Streitbeilegung

Domänennamenregistrierungen können stets in einem normalen Gerichtsverfahren angefochten werden, aber viele Streitfälle in Bezug auf .eu Domänennamen werden im Rahmen des Alternativen Streitbeilegungsverfahrens (ADR) geregelt, das in der Verordnung 874/2004 der Europäischen Kommission (pdf) beschrieben ist. Ein ADR-Verfahren ist in der Regel schneller, oftmals billiger und praktischer als ein normales Gerichtsverfahren.

Das ADR-Verfahren wird vom in Prag ansässigen Tschechischen Schiedsgericht bereitgestellt, einem von EURid ausgewählten unabhängigen Organ. Das Tschechische Schiedsgericht bietet seine Dienstleistungen in allen offiziellen Sprachen der EU an. Seine Entscheidungen sind rechtskräftig, es sei denn, die unterlegene Partei legt bei einem konventionellen Gericht Berufung gegen die Entscheidung ein.

ADR-Verfahren werden durchschnittlich innerhalb von 4 Monaten nach Einreichung der Klage entschieden. Ergeht die Entscheidung zugunsten des Klägers, wird der strittige .eu Domänenname üblicherweise nach Ablauf der Berufungsfrist von 30 Tagen nach einer Entscheidung auf ihn übertragen.

Was sind gültige Gründe für ein ADR-Verfahren?

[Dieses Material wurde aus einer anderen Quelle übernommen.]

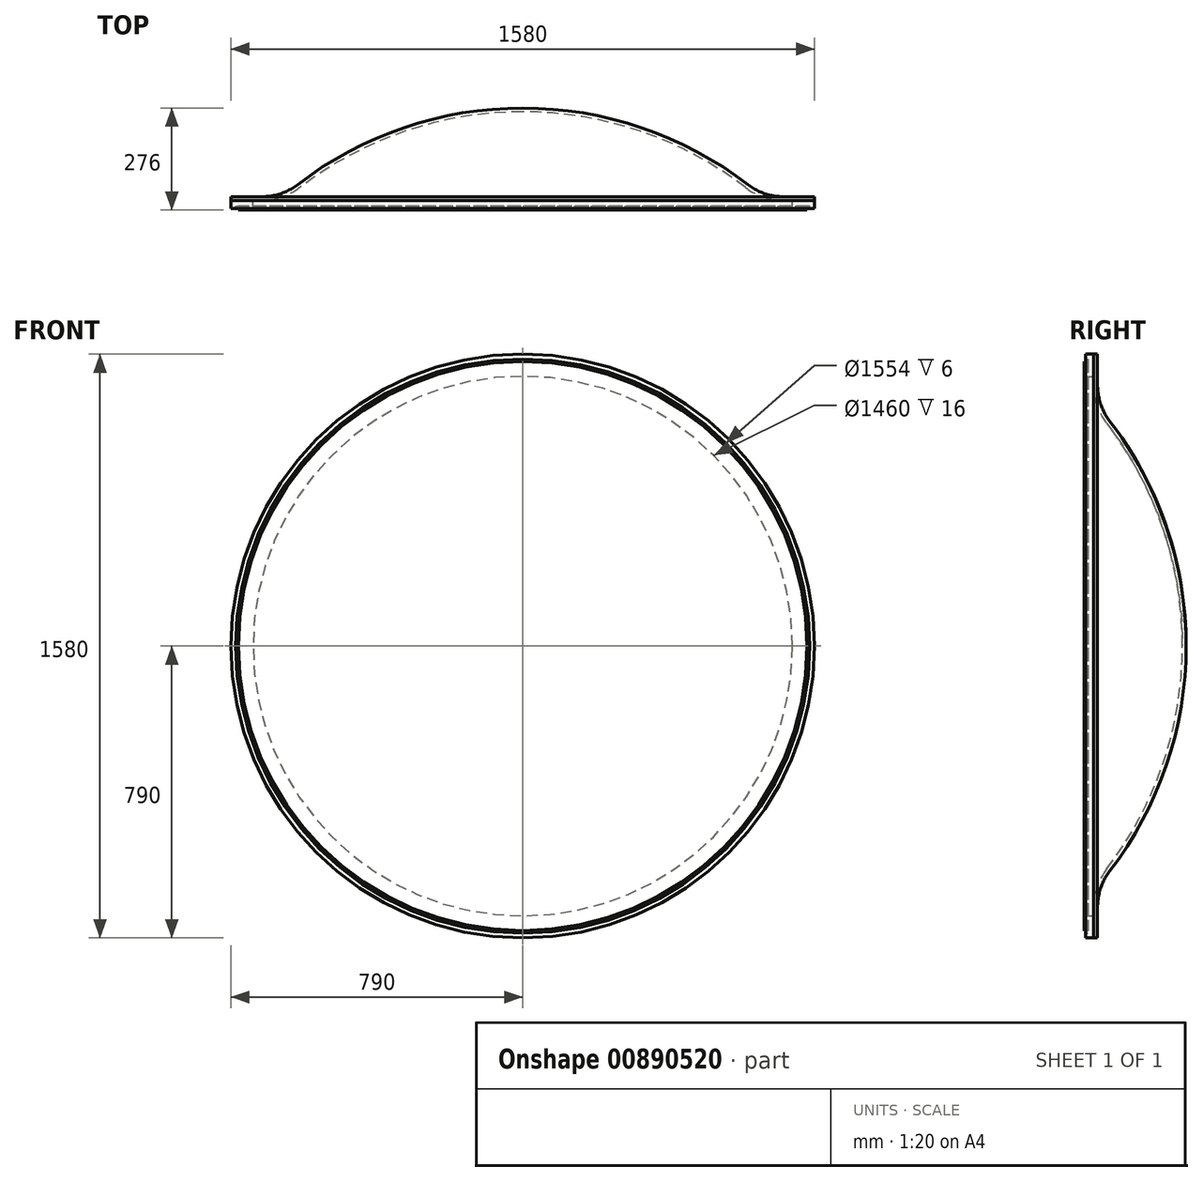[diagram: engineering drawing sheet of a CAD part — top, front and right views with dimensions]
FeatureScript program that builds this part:
annotation { "Feature Type Name" : "Feature", "Feature Type Description" : "" }
export const myFeature = defineFeature(function(context is Context, id is Id, definition is map)
    precondition{}
    {
        {
            var Q0;
            Q0=qCreatedBy(makeId("Right.planeOp"),FACE);
            var sketch = newSketch(context, id + "F0", { "sketchPlane" : qUnion([Q0])});
            skLineSegment(sketch, "E0", {"start": v(-10, 0) * mm, "end": v(-1885.79, 0) * mm, "construction": true});
            skArc(sketch, "E1", {"start": v(240, 0) * mm, "mid": v(186.86, 321.63) * mm, "end": v(33.1, 609.09) * mm});
            skArc(sketch, "E2", {"start": v(33.1, 609.09) * mm, "mid": v(8.5, 655.08) * mm, "end": v(0, 706.54) * mm});
            skLineSegment(sketch, "E3", {"start": v(0, 706.54) * mm, "end": v(0, 790) * mm});
            skLineSegment(sketch, "E4.0", {"start": v(-10, 706.54) * mm, "end": v(-10, 790) * mm});
            skArc(sketch, "E4.1", {"start": v(25.17, 603) * mm, "mid": v(-0.97, 651.86) * mm, "end": v(-10, 706.54) * mm});
            skArc(sketch, "E4.2", {"start": v(230, 0) * mm, "mid": v(177.4, 318.42) * mm, "end": v(25.17, 603) * mm});
            skLineSegment(sketch, "E5", {"start": v(0, 790) * mm, "end": v(-10, 790) * mm});
            skLineSegment(sketch, "E6", {"start": v(240, 0) * mm, "end": v(230, 0) * mm});
            skSolve(sketch);
        }
        {
            var Q0;
            Q0 = qSketchRegion(id + "F0", true);
            var Q1;
            Q1=sQuery(id+"F0.wireOp",EDGE,"E0");
            revolve(context, id + "F1", {"surfaceOperationType" : NewSurfaceOperationType.NEW, "entities" : qUnion([Q0]), "axis" : qUnion([Q1]), "revolveType" : RevolveType.FULL});
        }
        {
            var Q0;
            Q0=qCreatedBy(makeId("Right.planeOp"),FACE);
            var sketch = newSketch(context, id + "F2", { "sketchPlane" : qUnion([Q0])});
            skLineSegment(sketch, "E7", {"start": v(-10, 790) * mm, "end": v(-32, 790) * mm});
            skLineSegment(sketch, "E8", {"start": v(-32, 790) * mm, "end": v(-32, 777) * mm});
            skLineSegment(sketch, "E9", {"start": v(-32, 777) * mm, "end": v(-26, 777) * mm});
            skLineSegment(sketch, "E10", {"start": v(-26, 777) * mm, "end": v(-26, 730) * mm});
            skLineSegment(sketch, "E11", {"start": v(-26, 730) * mm, "end": v(-10, 730) * mm});
            skLineSegment(sketch, "E12", {"start": v(-10, 730) * mm, "end": v(-10, 790) * mm});
            skSolve(sketch);
        }
        {
            var Q0;
            Q0 = qSketchRegion(id + "F2", true);
            var Q1;
            Q1=sQuery(id+"F0.wireOp",EDGE,"E0");
            revolve(context, id + "F3", {"surfaceOperationType" : NewSurfaceOperationType.NEW, "entities" : qUnion([Q0]), "axis" : qUnion([Q1]), "revolveType" : RevolveType.FULL});
        }
        {
            var Q0;
            Q0=qCreatedBy(makeId("Right.planeOp"),FACE);
            var sketch = newSketch(context, id + "F4", { "sketchPlane" : qUnion([Q0])});
            skLineSegment(sketch, "E13.bottom", {"start": v(-26, 0) * mm, "end": v(-36, 0) * mm});
            skLineSegment(sketch, "E13.top", {"start": v(-26, 770) * mm, "end": v(-36, 770) * mm});
            skLineSegment(sketch, "E13.left", {"start": v(-26, 0) * mm, "end": v(-26, 770) * mm});
            skLineSegment(sketch, "E13.right", {"start": v(-36, 0) * mm, "end": v(-36, 770) * mm});
            skLineSegment(sketch, "E14", {"start": v(0, 0) * mm, "end": v(377.78, 0) * mm, "construction": true});
            skSolve(sketch);
        }
        {
            var Q0;
            Q0=makeQuery(id+"F4.imprint","IMPRINT",FACE,{"disambiguationData":[TD([[makeQuery(id+"F4.imprint","IMPRINT",EDGE,{"derivedFrom":sQuery(id+"F4.wireOp",EDGE,"E13.bottom")}),-1.0]])]});
            var Q1;
            Q1=sQuery(id+"F0.wireOp",EDGE,"E0");
            revolve(context, id + "F5", {"surfaceOperationType" : NewSurfaceOperationType.NEW, "entities" : qUnion([Q0]), "axis" : qUnion([Q1]), "revolveType" : RevolveType.FULL});
        }
    });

Sie können die Registrierung jedes .eu Domänennamens anfechten, von dem Sie glauben, dass er für spekulative oder missbräuchliche Zwecke registriert worden ist. Nach Artikel 21 der Verordnung 874/2004 der Europäischen Kommission, der Rechtsgrundlage des ADR-Verfahrens, ist eine Registrierung in folgenden Fällen spekulativ oder missbräuchlich:

  • Der registrierte .eu Domänenname ist identisch mit einem anderen Namen, für den bereits frühere Rechte bestehen bzw. diesem anderen Namen verwirrend ähnlich, UND
  • der Inhaber des Domänennamens hat kein berechtigtes Interesse an dem Namen ODER verwendet ihn in böser Absicht.

Wie ein ADR-Verfahren abläuft

ADR-Fälle unterscheiden sich in verschiedener Hinsicht von herkömmlichen Gerichtsverfahren:

  • Die Entscheidung wird von einer Schiedskommission und nicht von Richtern getroffen. Die Mitglieder der Schiedskommission werden aus einer Gruppe von Experten für geistiges Eigentum aus ganz Europa ausgewählt.
  • Die Fälle werden online verhandelt. Sämtlicher Schriftverkehr zwischen allen Parteien erfolgt per E-Mail.
  • Die Verhandlung der Fälle erfolgt in der Regel in der Sprache des Domänennameninhabers, eine Beschwerde kann aber in jeder offiziellen Sprache der EU eingereicht werden. Eine Verhandlung in einer anderen Sprache als der des Domänennameninhabers muss von den für den Fall ausgewählten Schiedsrichtern genehmigt werden und führt zu Zusatzgebühren.
  • Damit ein .eu Domänenname als Ergebnis eines ADR-Verfahrens auf den Beschwerdeführer übertragen werden kann, muss dieser als Inhaber eines .eu Domänennamens in Frage kommen, d. h. er muss seinen Wohnsitz bzw. Sitz in der Europäischen Union haben.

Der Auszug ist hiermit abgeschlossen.